Les rapporteurs étaient Nicole Nesvadba, Dominique Aubert.


  • Résumé

    L'époque de la réionisation est la période où l'ensemble de l'hydrogène neutre qui constitue l'Univers se voit réionisé. Cette époque commence avec l'apparition des premières galaxies, dont les étoiles apportent l'énergie nécessaire à la réionisation de l'hydrogène, et s'étend durant le premier milliard d'années de l'histoire de l'Univers. Le redhsift lointain de la réionisation fait qu'il actuellement très difficile d'observer les galaxies de cette époque, qui sont pourtant les sources de ce changement d'état de l'Univers. L'un des moyens de pallier cette difficulté et de compléter le travail des observations est d'étudier les sources de la réionisation à l'aide de simulations numériques. C'est ce que propose ici cette thèse. À l'aide de SPHINX, une simulation hydrodynamique qui résout le couplage entre la matière et le rayonnement et simule des milliers de halos galactiques à l'époque de la réionisation, je me suis focalisé sur la fraction d'échappement de photons ionisants depuis les halos vers le milieu inter-galactique. Je me suis d'abord intéressé au rôle et aux caractéristiques des halos durant la réionisation d'un point de vue statistique, en étudiant l'ensemble de la population à différents redhsifts. Cela a notamment permis de mettre en avant l'importance des halos peu massifs, plus nombreux, concernant la réionisation. Puis dans un second temps je me suis concentré sur l'étude du halo le plus massif de la simulation afin de comprendre les mécanismes physiques responsables de l'échappement des photons ionisants. Cette étude a révélé l'aspect cyclique de la fraction d'échappement au sein des halos, en lien avec la formation stellaire, et le rôle cruciale des supernovae concernant l'échappement des photons ionisants. Enfin, je me suis aussi intéressé à l'observabilité de la fraction d'échappement en étudiant l'anisotropie de l'échappement des photons ionisants et le lien entre magnitude absolue et fraction d'échappement. Le résultat principal de cette étude est que la sélection de galaxies ou de lignes de visée avec une magnitude brillante amène une surestimation de la fraction d'échappement.

  • Titre traduit

    Characterisation of the sources of reionisation in the SPHINX simulation


  • Résumé

    The epoch of reionisation is the transition from a neutral hydrogen Universe to a fully reionised one. It starts with the formation of the first galaxies, whose stars produce the energy responsible for the reionisation of the hydrogen, and last until one billion years after the beginning of the Universe. The high-redshift of the reionisation era makes that it is very challenging to observe galaxies from this epoch, which are, however, the sources of reionisation. In order to solve this issue and complete the observational results, numerical simulations are often used to study the sources of reionisation. This is the work I propose to carry out in this thesis.

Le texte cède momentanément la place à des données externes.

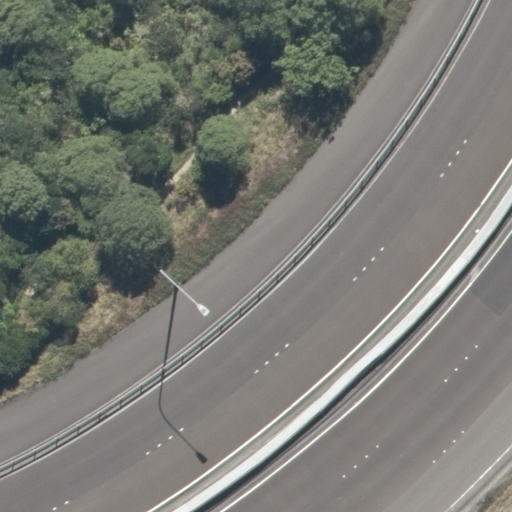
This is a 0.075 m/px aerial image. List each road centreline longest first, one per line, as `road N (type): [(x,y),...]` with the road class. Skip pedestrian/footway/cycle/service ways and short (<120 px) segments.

Using the SPHINX radiative hydrodynamical simulation, which simulates thousands of galactic haloes at the epoch of reionisation, I focused on the escape fraction of the ionising photons from haloes into the inter-galactic medium. I first focused on the entire halo population at different redshifts in order to statistically study the role and the characteristics of haloes during the reionisation. This allowed us to put forward the major role of the numerous small haloes during reionisation. Then I studied the most massive halo of our simulation in order to understand the physical mechanisms behind the escape of ionising photons. More specifically, I focused on the duty cycle of the escape fraction, related to the stellar formation, and the critical role of supernovae concerning the escape of ionising photons. Finally, I worked on the observability of the escape fraction by studying the anisotropy of the escape of ionising photons and the relation between the UV magnitude and the escape fraction. The principal result is that when a UV selection is made on galaxies or on lines-of-sight, it leads to an overestimation of the escape fraction.